Goma (Belo Horizonte, 2019) talvez seja sua obra mais interativa. Nos braços do público, o objeto artístico parece esquecer suas origens de escritório e revelar-se digno herdeiro da Obra Mole, de Lygia Clark (1964), sendo escultura nova a cada gesto de força empregado. Finalmente, em 2019, o artista deixa a proporção do que é manipulável e experimenta grandes tamanhos na obra Bacia das Almas (Belo Horizonte, 2019), retomando alguns aspectos de sua produção primeira, dessa vez com um forte acento gráfico e objetual, talvez mais uma herança de suas intervenções na Revista Piauí.
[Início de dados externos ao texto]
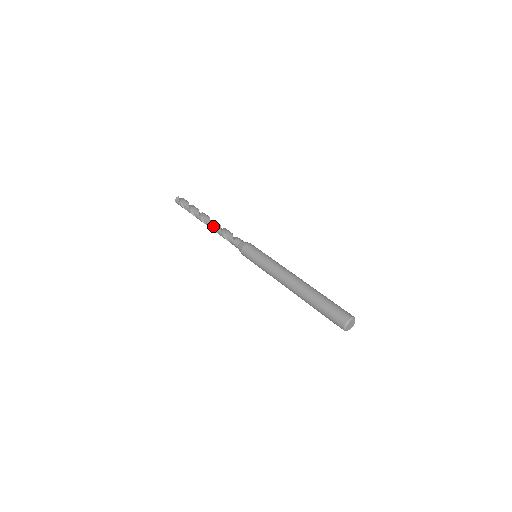
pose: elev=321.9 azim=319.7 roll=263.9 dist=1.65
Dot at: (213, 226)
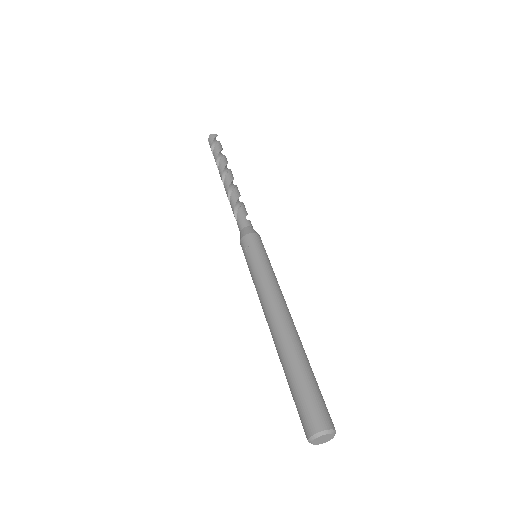
Dot at: (231, 188)
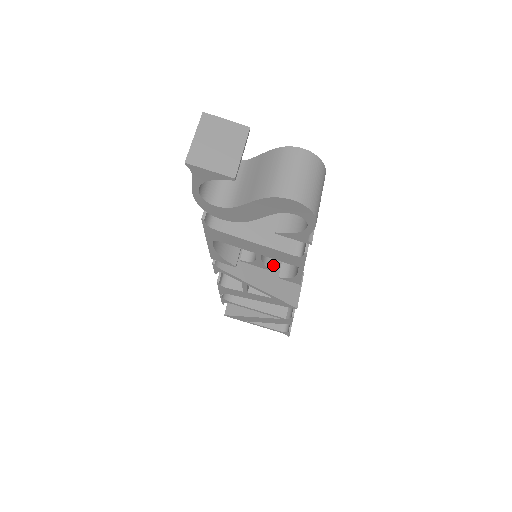
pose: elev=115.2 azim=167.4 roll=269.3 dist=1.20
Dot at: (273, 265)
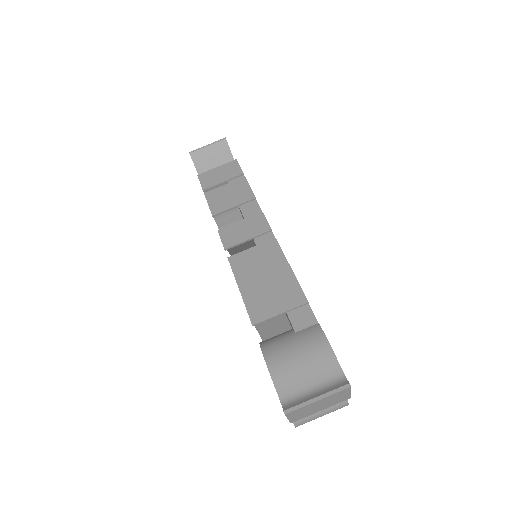
Dot at: occluded
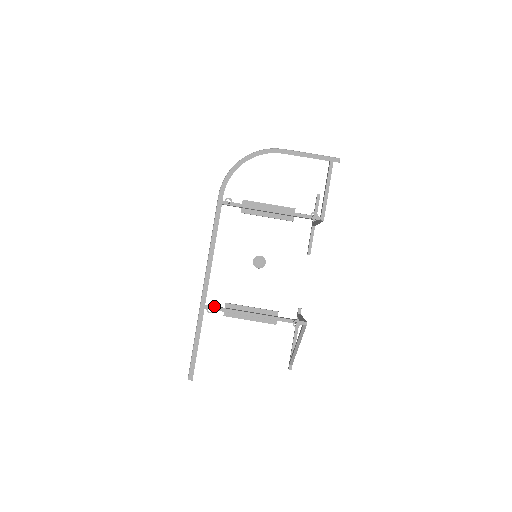
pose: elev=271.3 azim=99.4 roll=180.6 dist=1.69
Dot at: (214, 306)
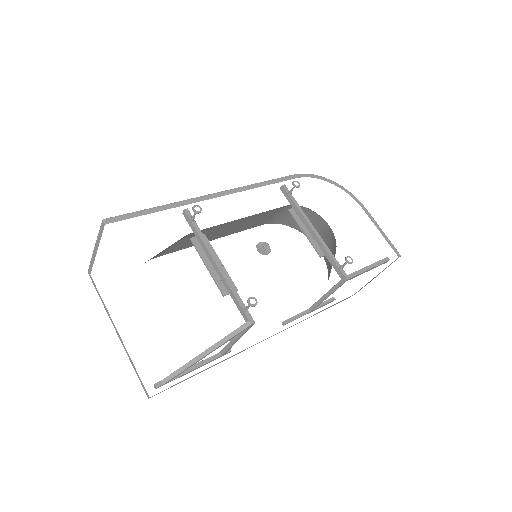
Dot at: (195, 221)
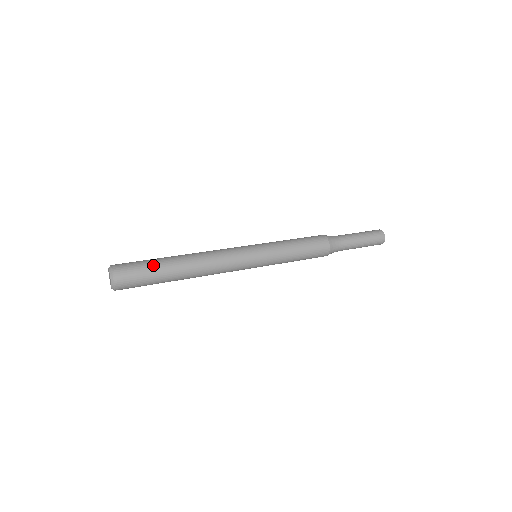
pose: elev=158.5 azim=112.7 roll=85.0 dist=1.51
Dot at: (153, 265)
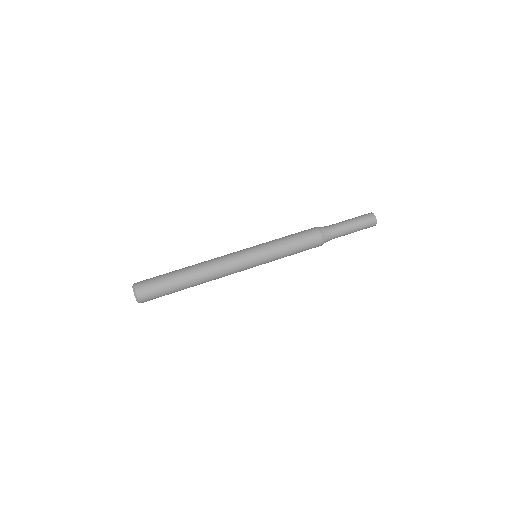
Dot at: (167, 278)
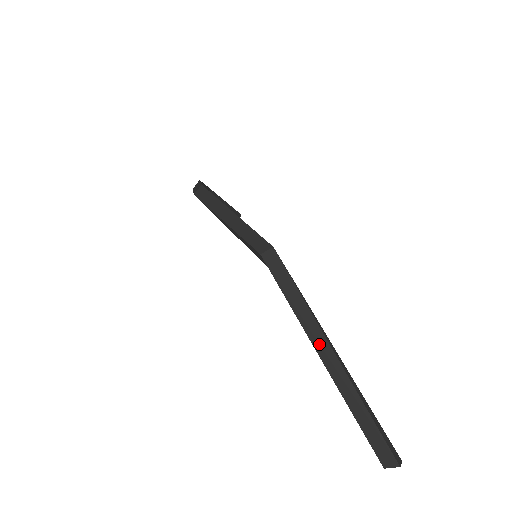
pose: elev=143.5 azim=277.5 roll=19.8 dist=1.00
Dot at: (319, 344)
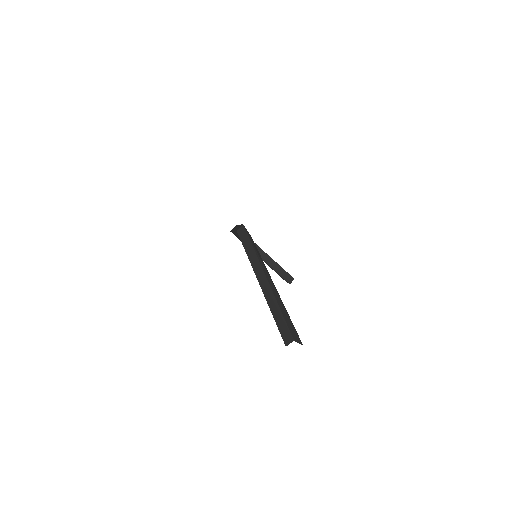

Existe em Francisco Rezende uma inquietação que parece convidar continuamente à apropriação do entorno. Seja sobre papel, em performances ou, mais recentemente, em objetos projetados. Trata-se de um artista que, a partir de uma reflexão sobre a realidade como experiência, como espaço vazio no layout de uma revista, faz questão de anunciá-la a seu modo, de revelá-la plástica e desenhável ao público. Em um mundo onde o conteúdo abstrato é cada vez mais central, esse é um artista que propõe a retomada consciente do espaço pela mente criativa e subjetiva, comum a todos.